In this study, the effects of storage conditions such as relative humidity and physical loading on the dustiness of five inorganic nanomaterials were investigated. Gravimetrical dustiness index and particle size distributions were measured using rotating drum tests. Long-term water uptake of the powders was found to be an explanatory factor of the changes. Consequences of these varying storage conditions in exposure modelling were tested using the control banding and risk management tool NanoSafer.

The study shows that there is a material-dependent change in the dustiness index due to both humidity conditions and physical load during 7 days simulated storage. A general trend of reduced dustiness index with increased relative humidity was observed, although the magnitude varies with the materials. The effect of physical loading is more complicated, but the magnitude of the change is also generally smaller than that of the humidity condition.

The most severe effect was seen on the TiO2 material which had a dustiness index below detection limit at standard dustiness conditions but ranked in as Very high (693.3 mg/kg) at 30 % RH incubation. This suggests that the effect of storage humidity on dustiness can be severe for certain powders and that the ±10 % RH gap allowed for in the EN15051 might be too broad. In this case, the major effect is ascribed to the HNO3 stabilization used for this product.
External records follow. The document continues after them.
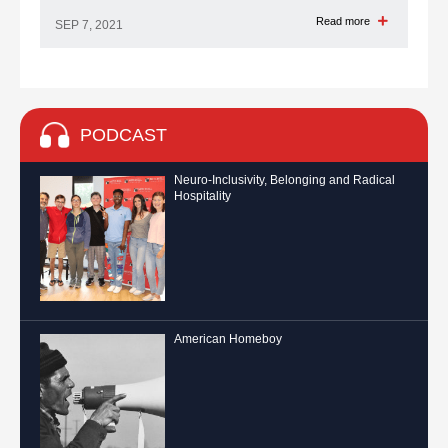
Read more
SEP 7, 2021
PODCAST
Neuro-Inclusivity, Belonging and Radical
Hospitality
American Homeboy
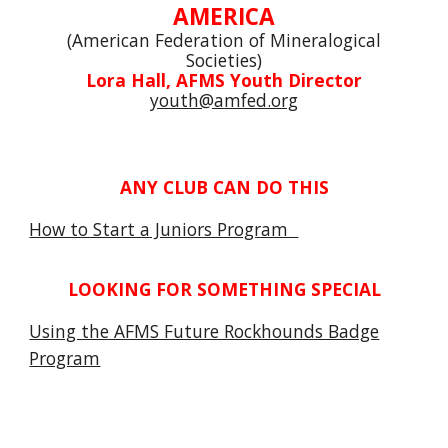
AMERICA
(American Federation of Mineralogical
Societies)
Lora Hall, AFMS Youth Director
youth@amfed.org
ANY CLUB CAN DO THIS
How to Start a Juniors Program
LOOKING FOR SOMETHING SPECIAL
Using the AFMS Future Rockhounds Badge
Program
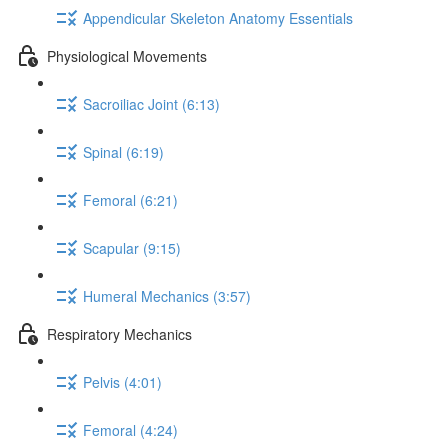
Appendicular Skeleton Anatomy Essentials
Physiological Movements
Sacroiliac Joint (6:13)
Spinal (6:19)
Femoral (6:21)
Scapular (9:15)
Humeral Mechanics (3:57)
Respiratory Mechanics
Pelvis (4:01)
Femoral (4:24)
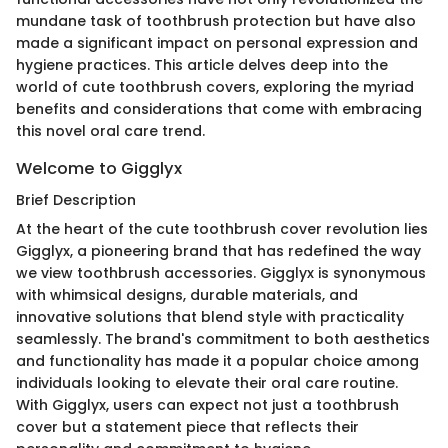
mundane task of toothbrush protection but have also
made a significant impact on personal expression and
hygiene practices. This article delves deep into the
world of cute toothbrush covers, exploring the myriad
benefits and considerations that come with embracing
this novel oral care trend.
Welcome to Gigglyx
Brief Description
At the heart of the cute toothbrush cover revolution lies
Gigglyx, a pioneering brand that has redefined the way
we view toothbrush accessories. Gigglyx is synonymous
with whimsical designs, durable materials, and
innovative solutions that blend style with practicality
seamlessly. The brand's commitment to both aesthetics
and functionality has made it a popular choice among
individuals looking to elevate their oral care routine.
With Gigglyx, users can expect not just a toothbrush
cover but a statement piece that reflects their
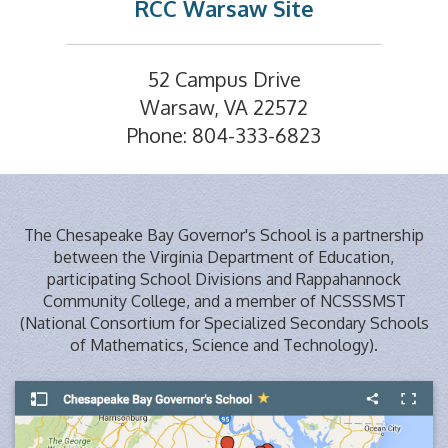
RCC Warsaw Site
52 Campus Drive
Warsaw, VA 22572
Phone: 804-333-6823
The Chesapeake Bay Governor's School is a partnership
between the Virginia Department of Education,
participating School Divisions and Rappahannock
Community College, and a member of NCSSSMST
(National Consortium for Specialized Secondary Schools
of Mathematics, Science and Technology).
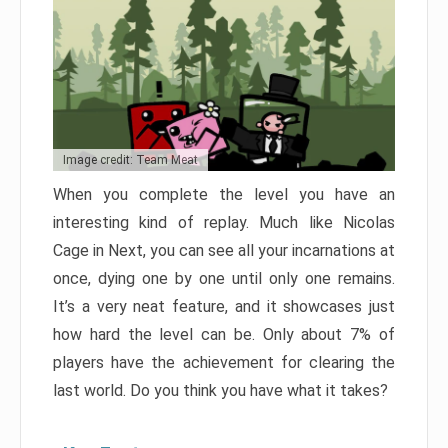
Image credit: Team Meat
When you complete the level you have an
interesting kind of replay. Much like Nicolas
Cage in Next, you can see all your incarnations at
once, dying one by one until only one remains.
It’s a very neat feature, and it showcases just
how hard the level can be. Only about 7% of
players have the achievement for clearing the
last world. Do you think you have what it takes?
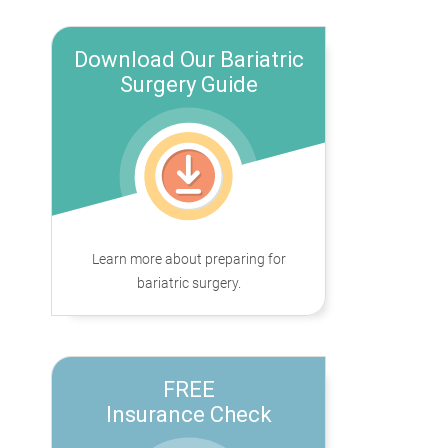
Download Our Bariatric
Surgery Guide
Learn more about preparing for
bariatric surgery.
FREE
Insurance Check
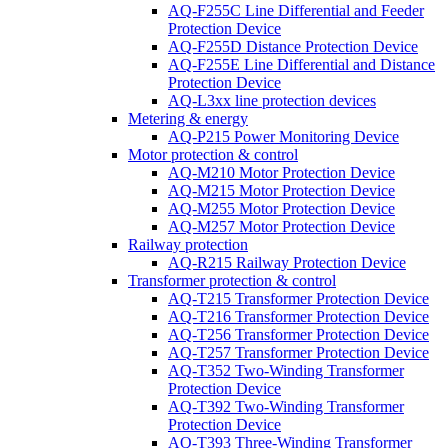
AQ-F255C Line Differential and Feeder
Protection Device
AQ-F255D Distance Protection Device
AQ-F255E Line Differential and Distance
Protection Device
AQ-L3xx line protection devices
Metering & energy
AQ-P215 Power Monitoring Device
Motor protection & control
AQ-M210 Motor Protection Device
AQ-M215 Motor Protection Device
AQ-M255 Motor Protection Device
AQ-M257 Motor Protection Device
Railway protection
AQ-R215 Railway Protection Device
Transformer protection & control
AQ-T215 Transformer Protection Device
AQ-T216 Transformer Protection Device
AQ-T256 Transformer Protection Device
AQ-T257 Transformer Protection Device
AQ-T352 Two-Winding Transformer
Protection Device
AQ-T392 Two-Winding Transformer
Protection Device
AQ-T393 Three-Winding Transformer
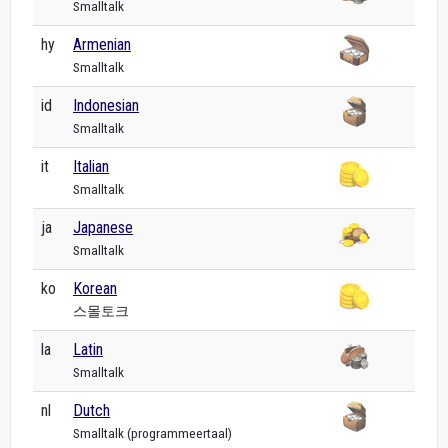
Smalltalk
hy
Armenian
Smalltalk
id
Indonesian
Smalltalk
it
Italian
Smalltalk
ja
Japanese
Smalltalk
ko
Korean
스몰토크
la
Latin
Smalltalk
nl
Dutch
Smalltalk (programmeertaal)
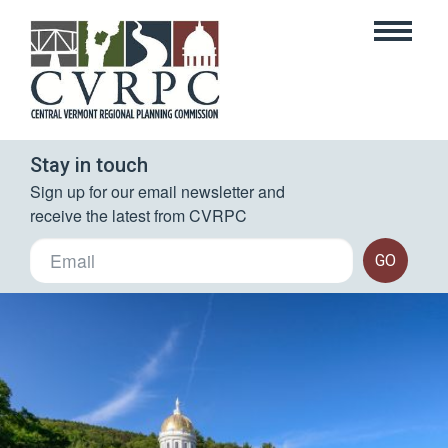
Stay in touch
Sign up for our email newsletter and 
receive the latest from CVRPC
GO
Testing the consequences of the observed variation in dustiness using the NanoSafer control banding/risk management tool using three work scenarios also showed great variability in the exposure assessment. Of greatest concern, assessments based on high humidity conditions would seriously underestimate the need for increased ventilation and personal protection equipment compared to the same scenario at low humidity conditions.

To reduce the uncertainties associated with the effects of humidity during storage and work, we suggest that dustiness testing for exposure assessment should be expanded to include tests that also target the extreme ranges of the relative humidity at workplaces. Moreover, the allowed variation around the specified humidity levels should be reduced considerably from 10 % as given today in EN15051 and data on storage conditions may be essential. If data are to be used for more accurate predictive modelling, dustiness data on additional test conditions may be needed. Further studies to determine the effect of % RH in more detail are required to define more precisely the critical boundaries for the test conditions.